Oosthoek Encyclopedie

Oosthoek's Uitgevers Mij. N.V (1916-1925)

Gepubliceerd op 27-06-2020

kaasgebrek

betekenis & definitie

o. (-en), tekortkoming in de kwaliteit van de kaas als gevolg van afwijkingen in de gebruikte melk of bereidingsen bewaringsfouten.

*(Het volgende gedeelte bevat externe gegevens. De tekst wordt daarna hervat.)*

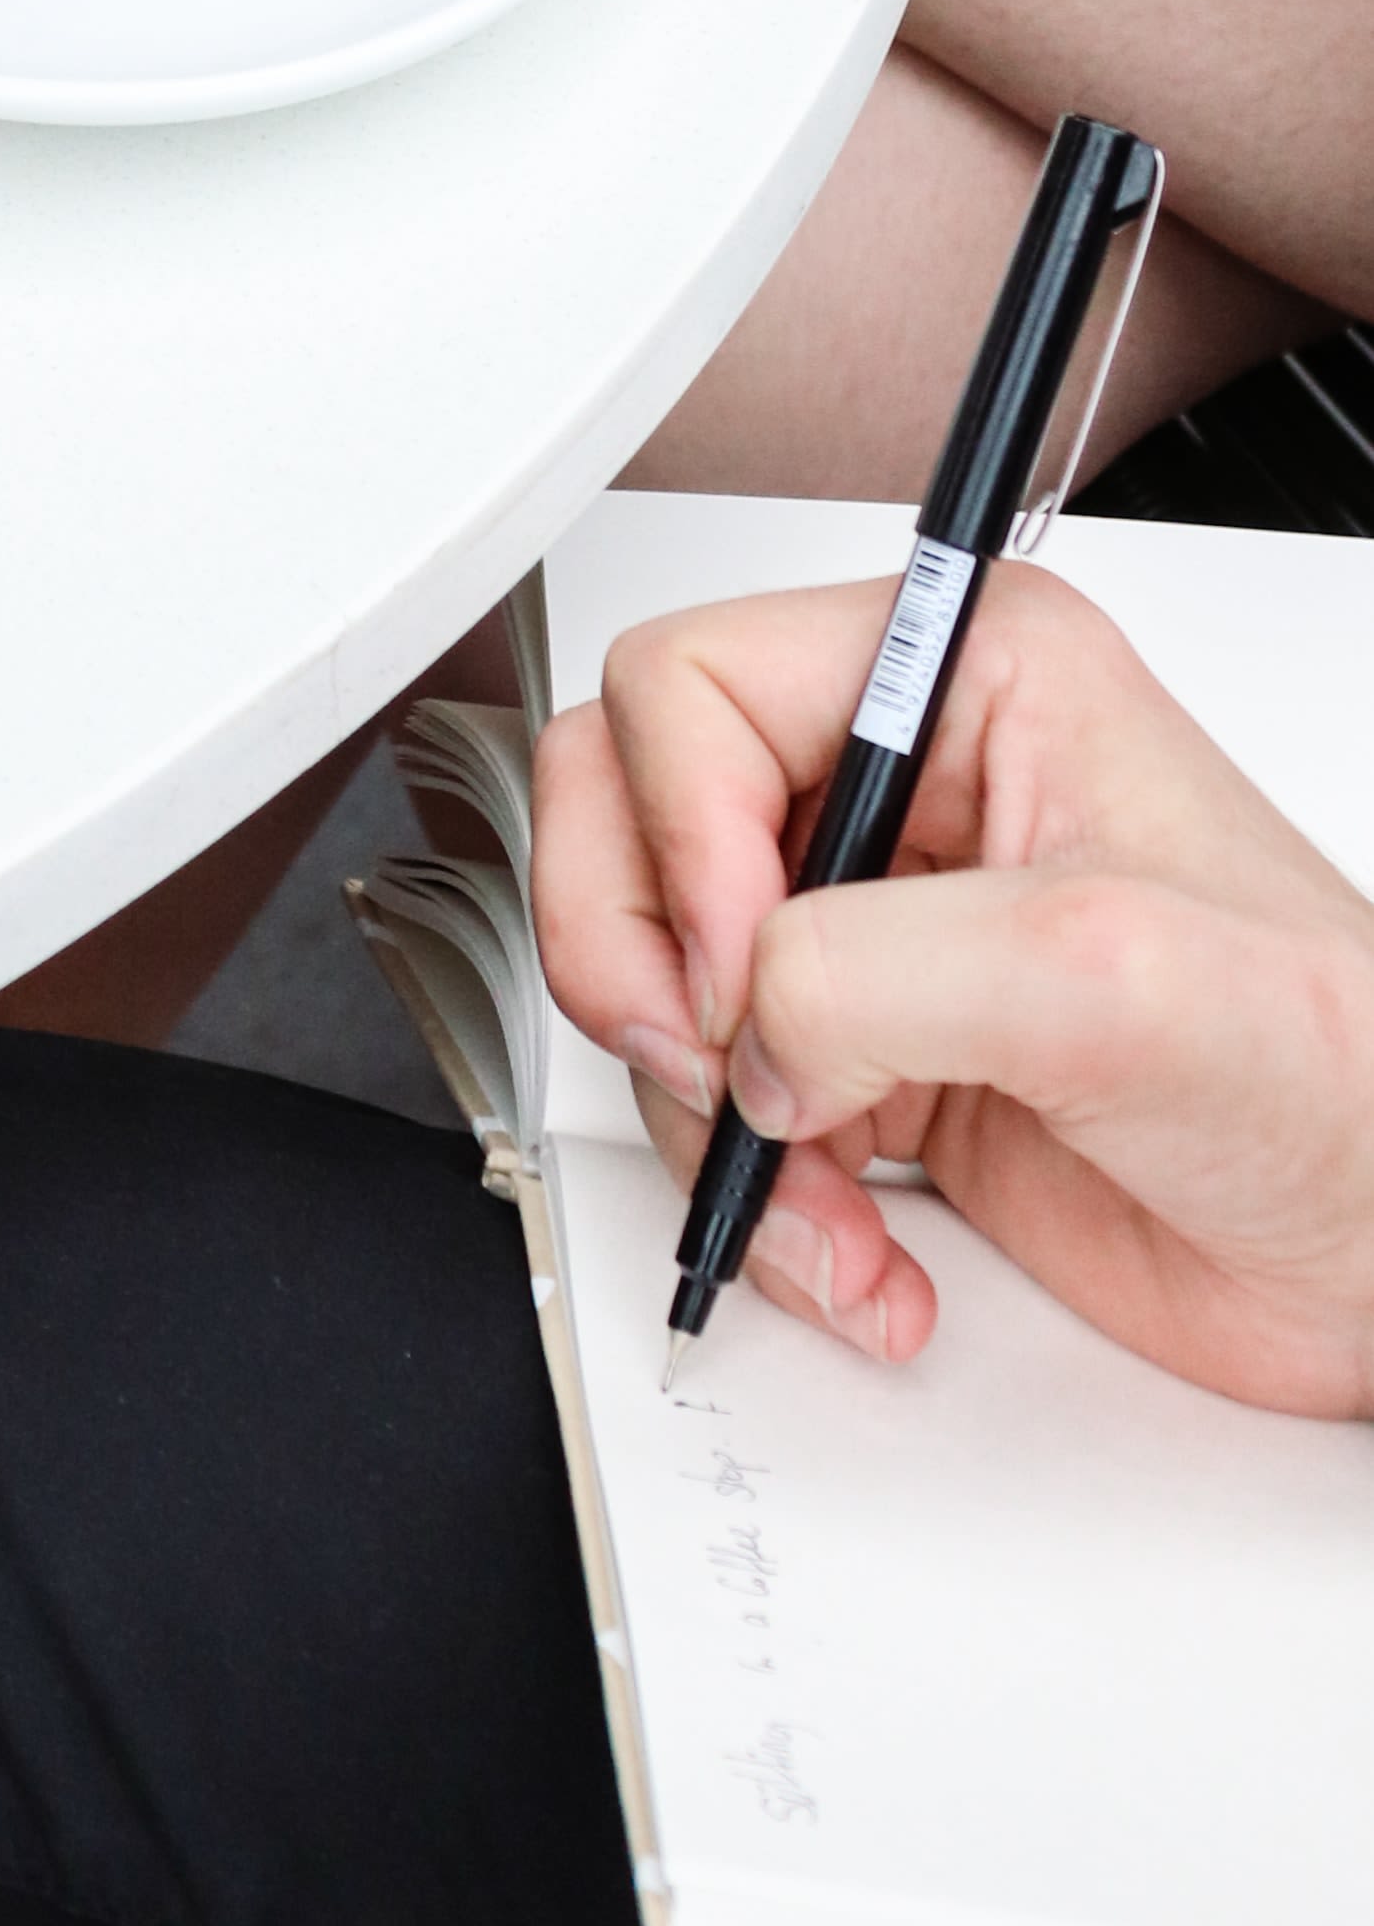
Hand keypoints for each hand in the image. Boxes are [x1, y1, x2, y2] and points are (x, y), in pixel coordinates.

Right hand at [534, 561, 1373, 1415]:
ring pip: (649, 977)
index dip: (680, 835)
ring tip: (826, 1203)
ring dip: (710, 1120)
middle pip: (622, 814)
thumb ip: (877, 968)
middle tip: (720, 1066)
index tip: (746, 971)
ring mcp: (871, 924)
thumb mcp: (1104, 978)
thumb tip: (744, 1022)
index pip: (686, 689)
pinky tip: (860, 1249)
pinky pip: (707, 1103)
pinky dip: (754, 1201)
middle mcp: (901, 782)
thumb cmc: (1337, 1083)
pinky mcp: (860, 1054)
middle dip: (647, 970)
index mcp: (959, 676)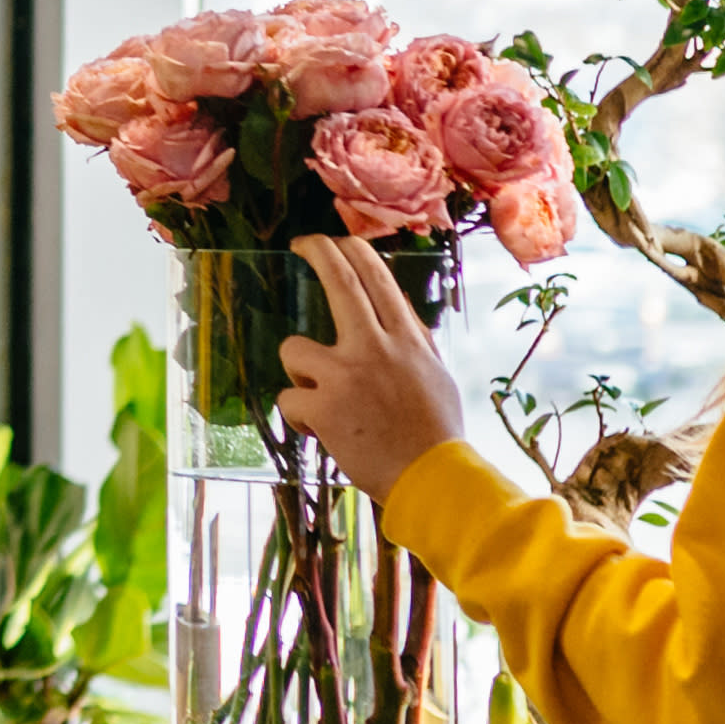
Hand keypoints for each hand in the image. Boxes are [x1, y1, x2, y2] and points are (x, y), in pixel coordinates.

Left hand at [274, 227, 470, 497]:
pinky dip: (299, 417)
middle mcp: (376, 348)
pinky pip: (288, 399)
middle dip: (318, 252)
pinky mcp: (323, 407)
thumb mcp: (435, 376)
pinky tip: (322, 432)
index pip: (377, 280)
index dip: (352, 252)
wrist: (434, 482)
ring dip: (298, 374)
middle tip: (302, 243)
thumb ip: (414, 342)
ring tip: (321, 400)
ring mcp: (346, 375)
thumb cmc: (436, 433)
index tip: (335, 241)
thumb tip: (401, 309)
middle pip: (340, 282)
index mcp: (406, 341)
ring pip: (293, 349)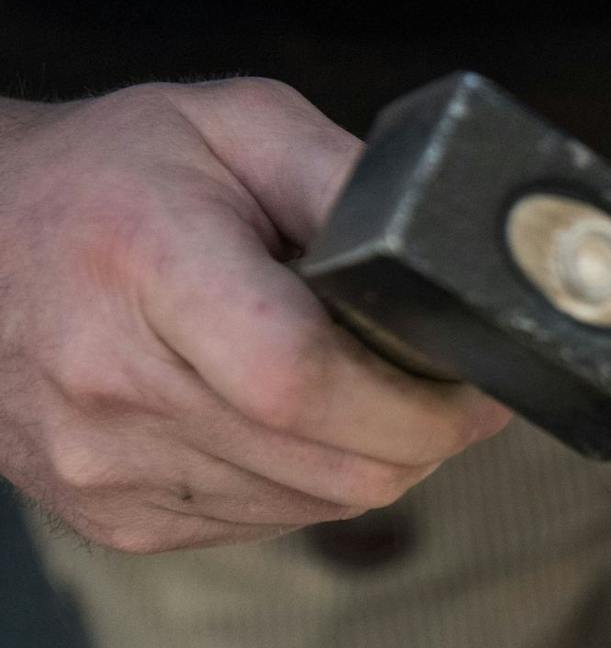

ⓔ Kaasgebreken kunnen betrekking hebben op de vorm, de korst, de geur en smaak, de consistentie en het voorkomen op doorsnede. Een afwijkende vorm is meestal een schoonheidsgebrek. Korstgebreken kunnen het gevolg zijn van onvoldoende persen (open korst) en onjuiste bewaring, waardoor schimmel in de korst binnendringt (groen pok). Geuren smaakgebreken zijn het gevolg van omzettingen in de kaas door een teveel aan ongewenste micro-organismen of wanneer de verzuring door melkzuurbacteriën niet het gewenste verloop heeft gehad. Smaakgebreken gaan veelal gepaard met afwijkingen in het voorkomen op doorsnede. In een goed gelukte kaas komen min of meer regelmatig verdeelde openingen voor, die gevuld zijn met gassen, voornamelijk koolzuur, de afbraakprodukten van de oorspronkelijk in de melk aanwezige melksuiker.

Bij kazen zonder deze ogen spreekt men van blind zuivel. De openingen kunnen ook grootgaterig, kleingaterig en nesterig zijn. Onregelmatig gevormde grote openingen en de aanwezigheid van scheuren in de kaas worden als ernstige gebreken beschouwd, waarvan de veroorzakers kunnen zijn colibacteriën, boterzuurbacteriën, propionzuurbacteriën, boekelscheurbacteriën en lactobacillen. Duidelijke afwijkingen in het zuivel (smaak, consistentie en voorkomen) van een bepaald type kaas die door de consument werden gewaardeerd, hebben soms geleid tot de ontwikkeling van nieuwe kaassoorten.